Rosną kolejki Estończyków przed największymi bankami komercyjnymi na trzy dni przed wprowadzeniem w Estonii euro - informuje w środę agencja BNS.
Kolejki są dłuższe niż zwykle przed oddziałami SEB Pank, a liczba transakcji w tym banku wzrosła podwójnie - powiedział dyrektor ds. PR Silver Vohu. Jego zdaniem znaczna część klientów to osoby chcące wymienić korony estońskie na euro.
Banki liczą monety na tony
Jak podkreślił, najwięcej pracy mają oddziały banku w centrach handlowych, gdzie czas oczekiwania - wynoszący zwykle 6 minut - wydłużył się 20-47 minut.

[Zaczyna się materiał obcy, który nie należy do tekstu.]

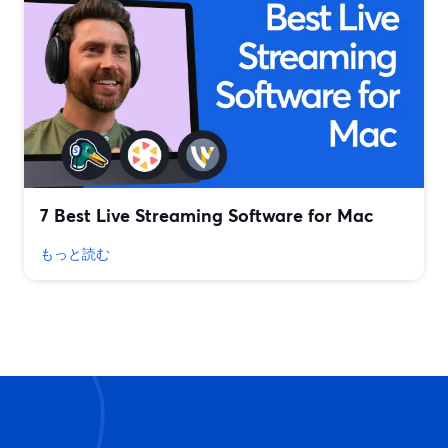
7 Best Live Streaming Software for Mac
もっと読む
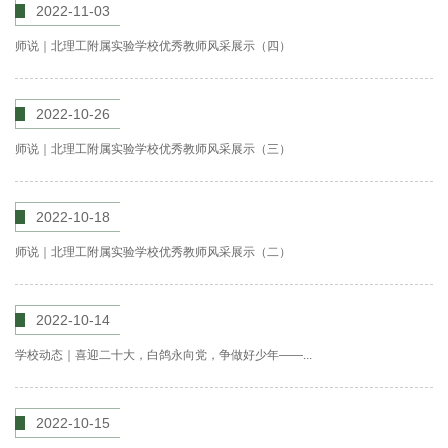
2022-11-03
师说｜北理工附属实验学校优秀教师风采展示（四）
2022-10-26
师说｜北理工附属实验学校优秀教师风采展示（三）
2022-10-18
师说｜北理工附属实验学校优秀教师风采展示（二）
2022-10-14
学校动态｜喜迎二十大，白鸽永向党，争做好少年——...
2022-10-15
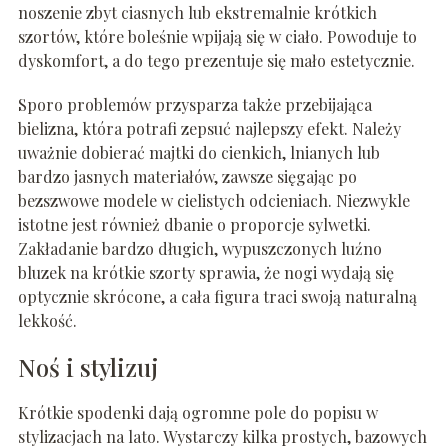
noszenie zbyt ciasnych lub ekstremalnie krótkich
szortów, które boleśnie wpijają się w ciało. Powoduje to
dyskomfort, a do tego prezentuje się mało estetycznie.
Sporo problemów przysparza także przebijająca
bielizna, która potrafi zepsuć najlepszy efekt. Należy
uważnie dobierać majtki do cienkich, lnianych lub
bardzo jasnych materiałów, zawsze sięgając po
bezszwowe modele w cielistych odcieniach. Niezwykle
istotne jest również dbanie o proporcje sylwetki.
Zakładanie bardzo długich, wypuszczonych luźno
bluzek na krótkie szorty sprawia, że nogi wydają się
optycznie skrócone, a cała figura traci swoją naturalną
lekkość.
Noś i stylizuj
Krótkie spodenki dają ogromne pole do popisu w
stylizacjach na lato. Wystarczy kilka prostych, bazowych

Także rzecznik Swedbanku Mart Siilivask powiedział, że oddziały jego banku "są obecnie bardzo obciążone". Od października do Swedbanku oddano 126,5 tony monet dawnej waluty.
- W porównaniu z poprzednim kwartałem nasze oddziały odwiedziło blisko dwukrotnie więcej klientów, czyli blisko 1,5 mln osób - podkreślił.
Wysupłują pieniądze ze skarpety
Dodał, że nie ma potrzeby wymienienia koron na euro już teraz, gdyż "można to robić we wszystkich oddziałach bankowych aż do 30 czerwca 2011 roku, a Bank Estonii obiecał wymieniać pieniądze po ustalonym kursie bezterminowo".
- Mniejsze ilości koron mogą być wykorzystane od 1 do 14 stycznia w okresie równoległego obiegu, gdy sklepy będą przyjmować zarówno korony, jak i euro - zaznaczył.
Vohu dodał, że długość kolejek znacznie skróciłoby składanie pieniędzy w bankomatach zamiast stania w kolejkach do okienek bankowych.
1 stycznia Estonia zostanie 17. członkiem strefy euro. Bałtycki kraj będzie jednym z najmniejszych i najuboższych w strefie. Znaczna część Estończyków uważa jednak wspólną walutę za dopełnienie integracji z Zachodem.